Make Covenants, Not Contracts

Innovation comes from unexpected places.

I recently had the opportunity to meet a fascinating group of young pastors who are applying a complex systems approach to a new congregation they founded. Dissatisfied with the top-down, command-and-control structure of the churches they had previously been a part of, these young innovators created something better—a system based on a decentralized network, on communal governance, and on trust, reciprocity, and fulfilling commitments.

This should sound familiar to you members of the church of startup communities, which in my view, can be best understood through the prism of the complex systems framework. In such systems, we focus on cultivating the right environment, on improving the interactions between the individual elements (ie, people) rather than focusing on the elements themselves, a governance structure that adheres to non-control, and a set of virtuous informal norms and rules.

As we were discussing various approaches and challenges to organizing a modern religious community and a startup community through this belief system—which have a lot in common, by the way—I brought up the notion of social capital, and how that in order for “transactions” to take place in a startup community, one must agree to a broad-based informal “contract” that everyone adheres to. Critically, this takes place between each individual and the community as a whole.

That’s when one of my new friends turned to me and said: “I think about that as the difference between contracts and covenants.” This is a powerful distinction that is important for participants in startup communities to embrace.

Contracts, in their purest form, are specified agreements for two parties to fulfill a particular set of promises. If one party breaks that agreement, the contract is broken—freeing the other party of their obligations. Contracts establish a give-and-take relationship that is institutionalized and conditional.

Covenants, on the other hand, appeal to a cause that is greater than any mutual exchange. In a covenant, if one party breaks his or her obligations, it does not permit the other to do the same. Why? Because an oath is not really about the other person anyway—it is an appeal to our higher nature and a commitment to serving the greater good.

Contracts are transactional. Covenants are committal.

As I was kicking around this idea in my head, I stumbled upon an interesting blog post that was discussing the concept of covenants and contracts, and drew the link between the notion of covenants and a sacred document in the founding of the United States—the Declaration of Independence. Rather than summarize that analogy, I’ll just copy and paste some of that text here.

The Declaration of Independence was signed by 56 men who all understood they were committing high treason against the British government when they signed the document. Benjamin Franklin famously highlighted that reality at the time, “We must all hang together, or assuredly we shall all hang separately.”

The concluding sentence of the Declaration states “And for the support of this Declaration, with a firm reliance on the protection of divine Providence, we mutually pledge to each other our Lives, our Fortunes and our sacred Honor.”

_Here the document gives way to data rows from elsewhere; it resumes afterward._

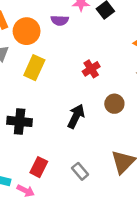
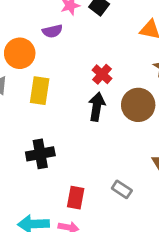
brown circle: (114, 104) -> (138, 105), size x1.5
black arrow: (76, 116) -> (97, 107), moved

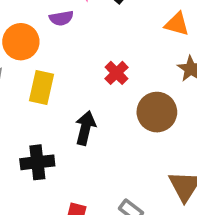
black arrow: (97, 107) -> (85, 128), moved

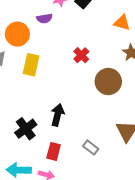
black arrow: (85, 128) -> (58, 115), moved
black cross: (37, 162) -> (26, 129), moved, turned -30

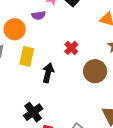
black arrow: (58, 115) -> (48, 73), moved
black cross: (26, 129) -> (33, 112), moved

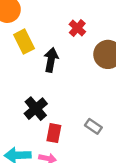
yellow rectangle: (27, 56) -> (24, 42), turned -36

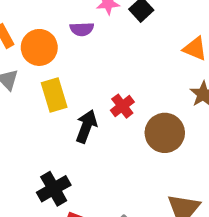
red cross: (77, 28) -> (122, 106), moved

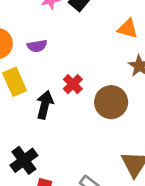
purple semicircle: (82, 29) -> (37, 46), moved

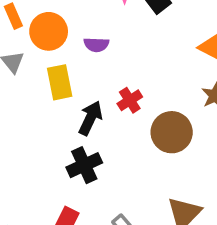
black cross: (24, 160) -> (84, 165), moved

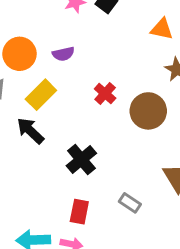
yellow rectangle: (60, 82) -> (41, 95), turned 72
black arrow: (90, 118) -> (30, 131), moved, turned -56

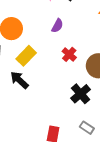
purple semicircle: (63, 54) -> (57, 26), moved, turned -48
black cross: (81, 160) -> (81, 94), moved

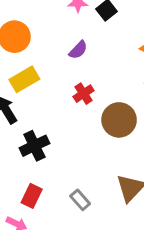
black cross: (81, 94) -> (34, 146), moved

To the signers it didn’t matter if any one of their confederates broke or switched sides. They were still committed to their course of action regardless, even if it cost them their lives.

I am not a religious person, nor a scholar of laws nor American history, so I am probably way out over my skis here. But the point I want to make is an important one for startup community participants to embrace—make covenants, not contracts. Don't be conditional in your actions of service. Do what is right because it is right. Make a commitment to your community regardless of what it gives you in return. In the end, you will gain more.